Bankruptcy Won’t Help West Virginia Doctor Avoid Malpractice Payments

A former West Virginia doctor will not be able to use his Chapter 7 bankruptcy filing in Birmingham to block payments in scores of malpractice cases after a federal bankruptcy judge ruled he was hiding assets.

The order opens up the former osteopathic surgeon, John A. King, to potential judgments against him in more than 120 malpractice lawsuits in West Virginia and two in Alabama.

U.S. Bankruptcy Judge Thomas Bennett ruled that King misled the court and his creditors by filing bankruptcy papers with major omissions, including at least $670,000 in income he received within the period covered by the bankruptcy.

King filed for bankruptcy at the end of 2007, saying he had no income and his only asset was a 1993 Volvo worth $500.

Court proceedings revealed King deposited paychecks into his mother’s bank account and had hundreds of thousands of dollars flowing through a trust that his sister mostly controlled on his behalf.
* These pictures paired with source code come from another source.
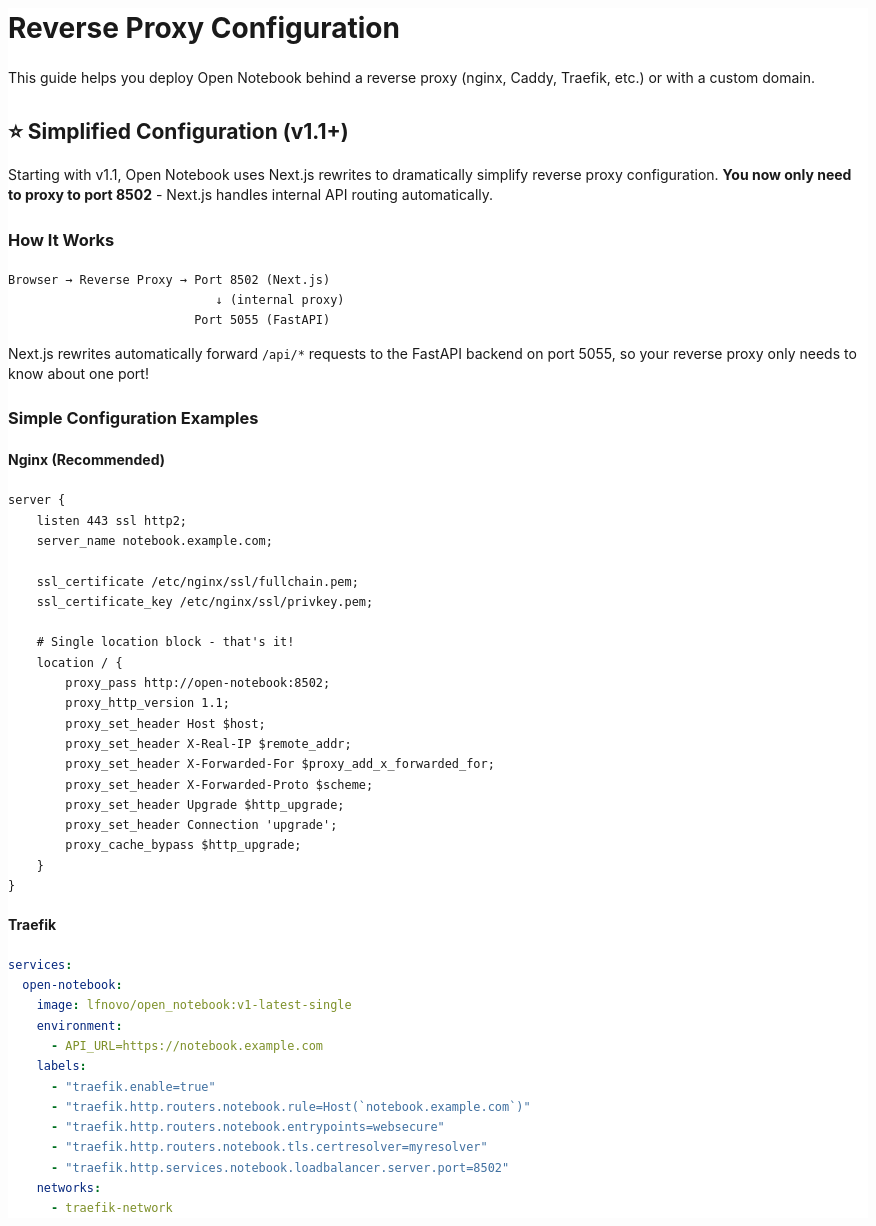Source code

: # Reverse Proxy Configuration

This guide helps you deploy Open Notebook behind a reverse proxy (nginx, Caddy, Traefik, etc.) or with a custom domain.

## ⭐ Simplified Configuration (v1.1+)

Starting with v1.1, Open Notebook uses Next.js rewrites to dramatically simplify reverse proxy configuration. **You now only need to proxy to port 8502** - Next.js handles internal API routing automatically.

### How It Works

```
Browser → Reverse Proxy → Port 8502 (Next.js)
                             ↓ (internal proxy)
                          Port 5055 (FastAPI)
```

Next.js rewrites automatically forward `/api/*` requests to the FastAPI backend on port 5055, so your reverse proxy only needs to know about one port!

### Simple Configuration Examples

#### Nginx (Recommended)

```nginx
server {
    listen 443 ssl http2;
    server_name notebook.example.com;

    ssl_certificate /etc/nginx/ssl/fullchain.pem;
    ssl_certificate_key /etc/nginx/ssl/privkey.pem;

    # Single location block - that's it!
    location / {
        proxy_pass http://open-notebook:8502;
        proxy_http_version 1.1;
        proxy_set_header Host $host;
        proxy_set_header X-Real-IP $remote_addr;
        proxy_set_header X-Forwarded-For $proxy_add_x_forwarded_for;
        proxy_set_header X-Forwarded-Proto $scheme;
        proxy_set_header Upgrade $http_upgrade;
        proxy_set_header Connection 'upgrade';
        proxy_cache_bypass $http_upgrade;
    }
}
```

#### Traefik

```yaml
services:
  open-notebook:
    image: lfnovo/open_notebook:v1-latest-single
    environment:
      - API_URL=https://notebook.example.com
    labels:
      - "traefik.enable=true"
      - "traefik.http.routers.notebook.rule=Host(`notebook.example.com`)"
      - "traefik.http.routers.notebook.entrypoints=websecure"
      - "traefik.http.routers.notebook.tls.certresolver=myresolver"
      - "traefik.http.services.notebook.loadbalancer.server.port=8502"
    networks:
      - traefik-network
```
The Birmingham native said he lives in his mother’s house off her teacher’s pension and testified that he personally had not owned real estate or had a checking account in years. He said most of his finances are taken care off by his mother or sister.

Bennett said he did not believe much of King’s testimony.

“It occurs to me that you’ve structured your affairs so that your creditors would have great difficulty in reaching into your income as a doctor,” he said.

The bankruptcy ruling is the latest in a long string of problems for King, who worked as an orthopedic surgeon in West Virginia from November 2002 to June 2003. More than 120 malpractice cases were generated against him during that time.

He worked briefly for American Family Care in Irondale in the fall of 2006, resulting in two malpractice cases. Those lawsuits in Jefferson County contend King inflicted great pain on one patient and overdosed another, who went into a coma and suffered stroke-like symptoms for months afterward.

King acknowledged that a ruling against him could put the malpractice cases back into play. “It’s going to create massive turmoil,” King said.

Hospital Corporation of America, the company that owned Putnam General Hospital, where King operated in West Virginia, has settled its portion of the claims in the King cases for about $100 million, according to reports.

The two Jefferson County cases against American Family Care are scheduled for trial later this year.

King lost his license to practice medicine in Alabama last fall. He changed his name to Christopher Wallace Martin in 2006 but later restored his birth name and filed for bankruptcy as King.